The incident room was large and open plan, and the two-dozen officers fell silent, their expectant faces bathed in the harsh strip lighting. The glass wall partitions on either side faced onto corridors, and along one side there was a bank of printers and photocopiers. Tracks had been worn into the thin carpet tiles in front of these, and between the desks to whiteboards lining the back wall. As Marsh strode to the front, Erika quickly stowed her suitcase by a photocopier which was churning out paper. She perched on a desk.
‘Morning everyone,’ said Marsh. ‘As we all know, twenty-three-year-old Andrea Douglas-Brown was reported missing four days ago. And what has followed has been a media shit-storm. Just after nine o’clock this morning, the body of a young girl matching Andrea’s description was found at the Horniman Museum in Forest Hill. Preliminary ID is from a phone registered to Andrea, but we still need a formal ID. We’ve got forensics on their way now, but it’s all being slowed down by the bloody snow . . .’ A phone started to ring. Marsh paused. It carried on ringing. ‘Come on people, this is an incident room. Answer the bloody phone!’

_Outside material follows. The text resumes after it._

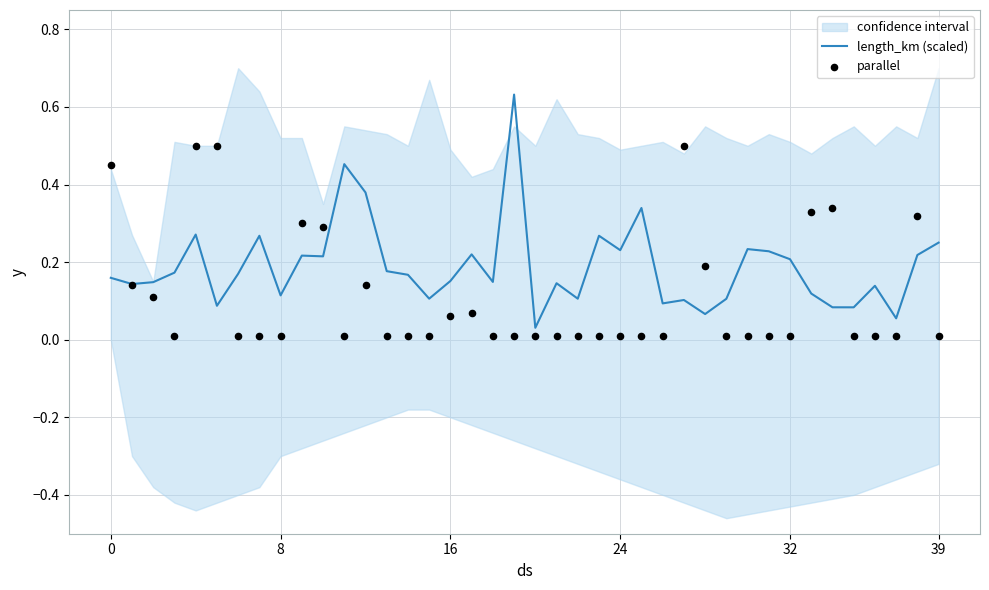

What is the total value across all series at 9?

0.5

An officer at the back snatched it up and started to speak quietly.
‘If the ID is correct, then we’re dealing with the murder of a young girl linked to a very powerful and influential family, so we need to stay far ahead on this one. The press, you name it. Arses are on the line.’
The day’s newspapers lay on the desk opposite Erika. The headlines screamed out: DAUGHTER OF TOP LABOUR PEER VANISHES and ANDIE KIDNAP TERROR PLOT? The third was the most striking, with a full-page picture of Andrea under the headline: TAKEN?

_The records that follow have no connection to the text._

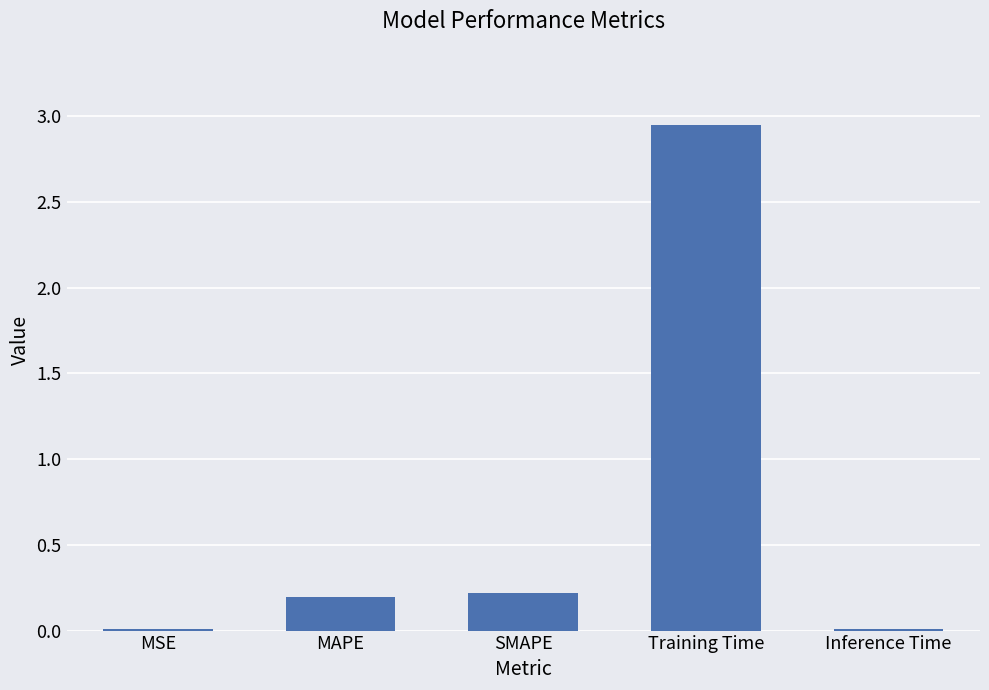

Are the bars horizontal?

No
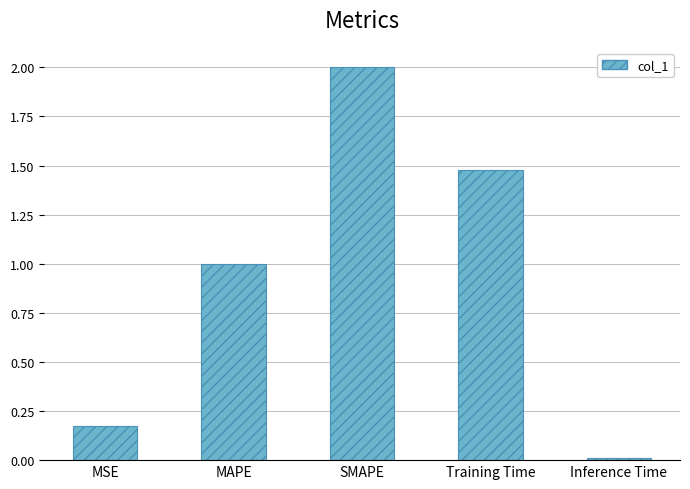

How many bars are there in total?

5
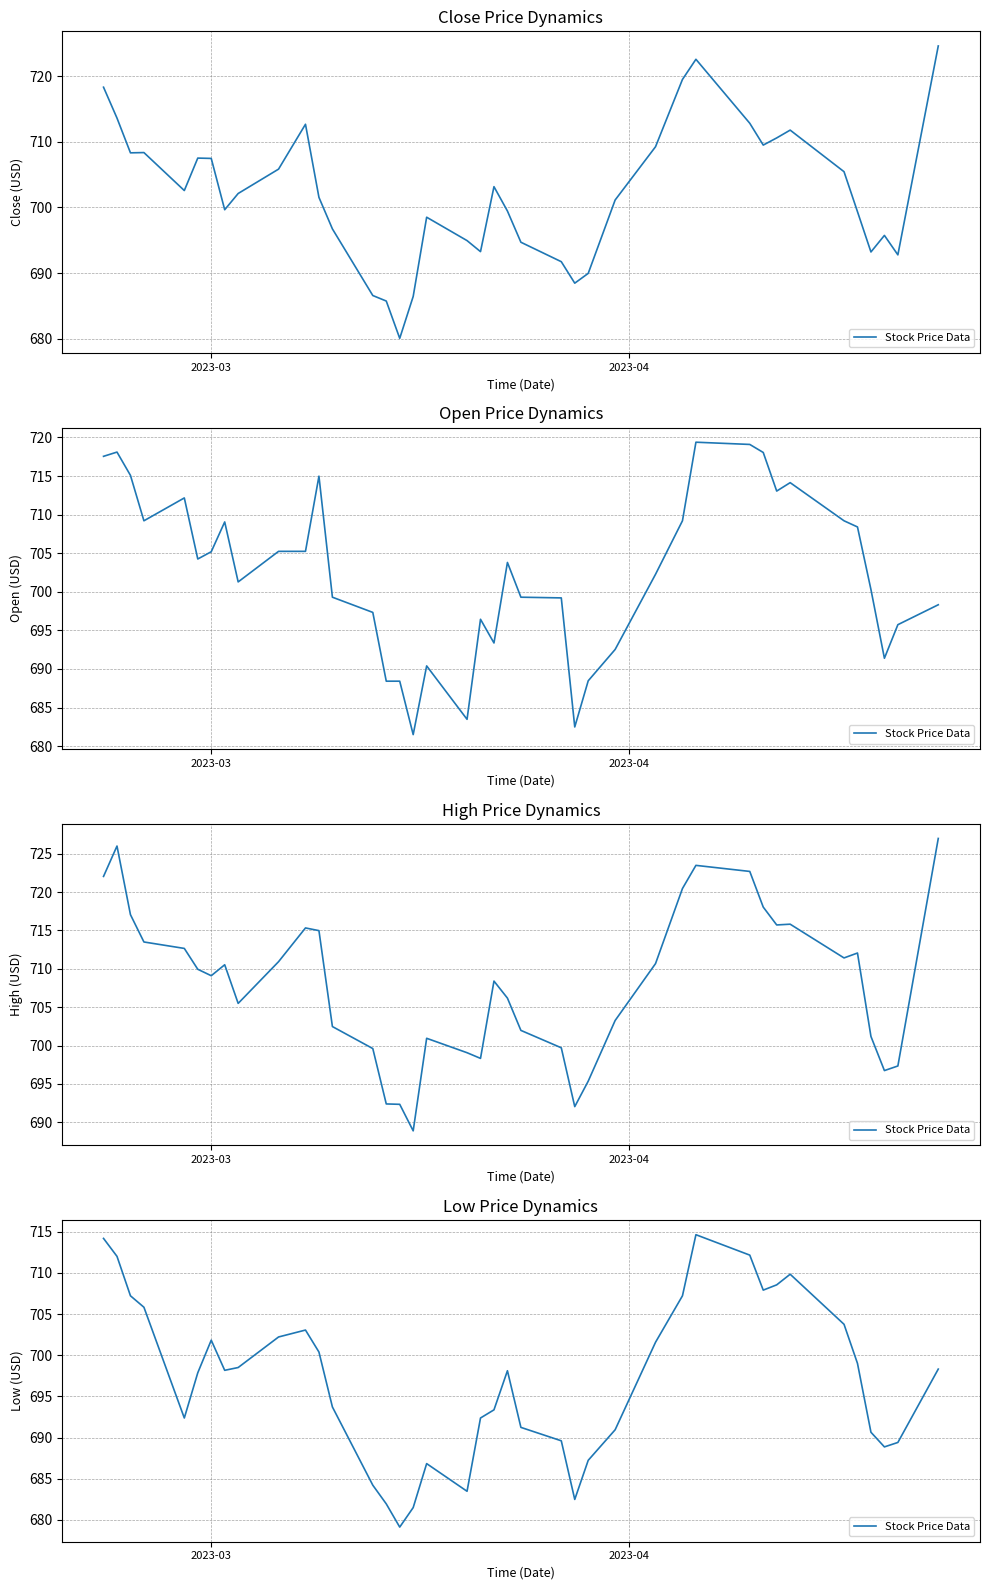

Where does the data first go above 698?

2023-03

‘This is DCI Foster. She’s joining us from the Manchester Metropolitan Police,’ finished Marsh. Erika felt all eyes in the room turn to her.
‘Good morning everyone, I’m pleased to be . . .’ started Erika, but an officer with greasy black hair interrupted.

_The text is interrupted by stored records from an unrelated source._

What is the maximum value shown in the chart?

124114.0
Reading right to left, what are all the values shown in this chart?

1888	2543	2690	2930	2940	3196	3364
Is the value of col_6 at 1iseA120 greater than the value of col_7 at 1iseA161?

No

‘Guv, I’ve been on the Douglas-Brown case, as a missing person and . . .’
‘And? What, DCI Sparks?’ asked Marsh.
‘And, my team is working like clockwork. I’m following up several leads. I’m in contact with the family . . .’
‘DCI Foster has vast experience working on sensitive murder cases . . .’
‘But . . .’
‘Sparks, this isn’t a discussion. DCI Foster will now be taking the lead on this . . . She’ll be hitting the ground running, but I know you will give her your best,’ said Marsh. There was an awkward silence. Sparks sat back in his chair and regarded Erika with distaste. She held his gaze and refused to look away.
Marsh went on, ‘And it’s mouths shut, everyone. I mean it. No media, no gossip. Okay?’ The officers murmured in agreement.
‘DCI Foster, my office.’
Erika stood in Marsh’s top-floor office as he searched through piles of paperwork on his desk. She glanced out of the window, which afforded a more commanding view of Lewisham. Beyond the shopping centre and train station, uneven lines of red-brick terraced houses stretched towards Blackheath. Marsh’s office deviated from the normal order of a Chief Superintendent. There were no model cars lined along the window sill, no family photos angled on the shelves. His desk was a mess of paperwork piled high, and a set of shelves by the window seemed to be used as an overflow, crammed with bulging case files, unopened post, old Christmas cards and curling Post-it notes covered in his small spidery handwriting. In one corner, his ceremonial uniform and hat lay draped over a chair, and on top of the crumpled trousers, his Blackberry winked red as it charged. It was a strange mix of teenage boy’s bedroom and high authority.